The story goes that after 4 years of experimentation Frank failed to find a cure for tinnitus, but discovered what he proposes as the “scientific method of psychostochastics” and a new conception of music: music that has no time. Statistically designed - so that listeners will not remember what was heard a few minutes ago and what they hear will be different upon each encounter - they enter into what he postulates as a “zone where there is no beginning nor end, no linear development but the laws of quantum mechanics”. To gain a new understanding of our perception of sound, time and uncertainty, he calls this the Wiener Process; as a nod to the mathematician and philosopher Norbert Wiener.

The press release explains that ‘seeded from a single algorithm, the Wiener Process unfolds in 24 distinct 1 hour “zones” or pieces. Each is nothing but a drawn-out instant of time, an ultra magnified moment of Planck time.’ Not to be confused with the fad from a couple of years ago where people would lie flat in incongruous places, Planck time truly does seem to be a law unto itself, and Rothkamm’s strange and ambitous project certainly demands a different approach to listening.

DATA UNDER STUDY:
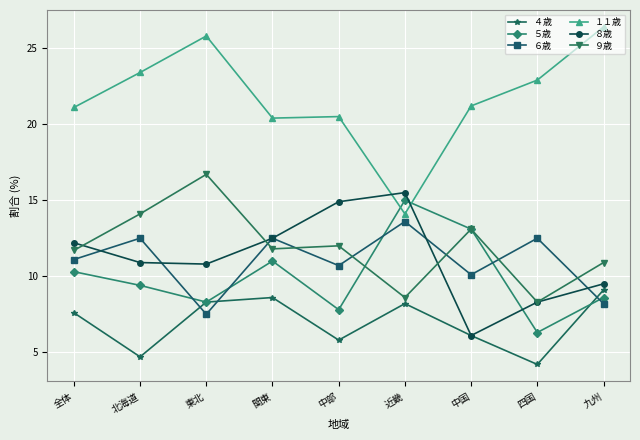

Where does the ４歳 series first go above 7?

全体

* * *

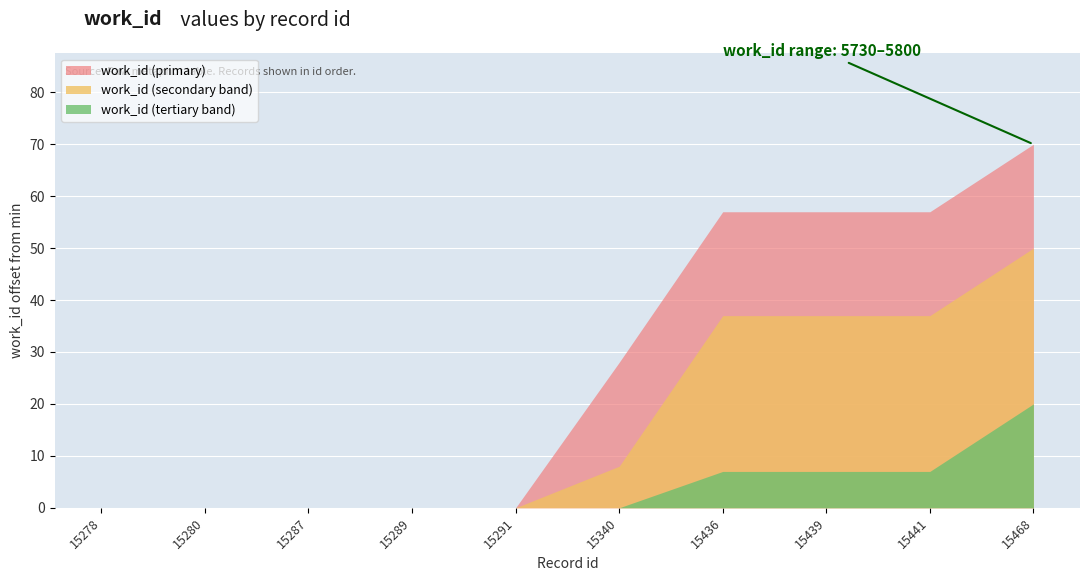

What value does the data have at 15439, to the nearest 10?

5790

EXPLORE THE MATERIAL:
1. Summarize the passage on the Wiener Process in two sentences.
2. Pick up the passage on the Wiener Process after its final sentence and write the next few sentences.

ANSWERS IN ORDER:
1. After four years of experimenting, Frank failed to find a cure for tinnitus but arrived at what he calls the scientific method of psychostochastics and a music with no time, statistically designed so that listeners will not remember what they heard a few minutes earlier and will hear something different each time. He named it the Wiener Process after Norbert Wiener; seeded from a single algorithm, it unfolds in 24 one-hour zones, each a drawn-out instant of Planck time, and the project demands a different approach to listening.

2.
With each disc containing a single track an hour in duration, ‘Wiener Process’ is an exploration in (pink) noise and multi-tonal frequency, that ranges from the barely there to the barely containable. An eternity of hums and drones, slow oscillations and protracted periods of semi-silence, it isn’t music in any conventional sense: it isn’t even really ambient or ambient industrial, and sounds more like an empty rehearsal room with the amps left on or radios out of tuning than anything else. How on earth is one supposed to actually listen to this?

In truth, that’s not the purpose or primary function of this release. Uniquely, the project is designed for low-volume headphone listening, and to co-exist with any other music or sound environment, or to simply function as an auditory 24 hour clock. As such, while the limited edition CD box set in its sleek, minimalist perspex box may make for a more impressive-looking objet d’art and elicit a greater engagement on a tactile level, the download version, in offering the potential to be played full-cycle without breaks engenders an experience that is closer to Rothkamm’s core objectives. Leaving the audio to run while you go about your everyday activities may or may not have a particularly significant effect on your life experience, but it will likely have some small impact on how you feel over the course of your day.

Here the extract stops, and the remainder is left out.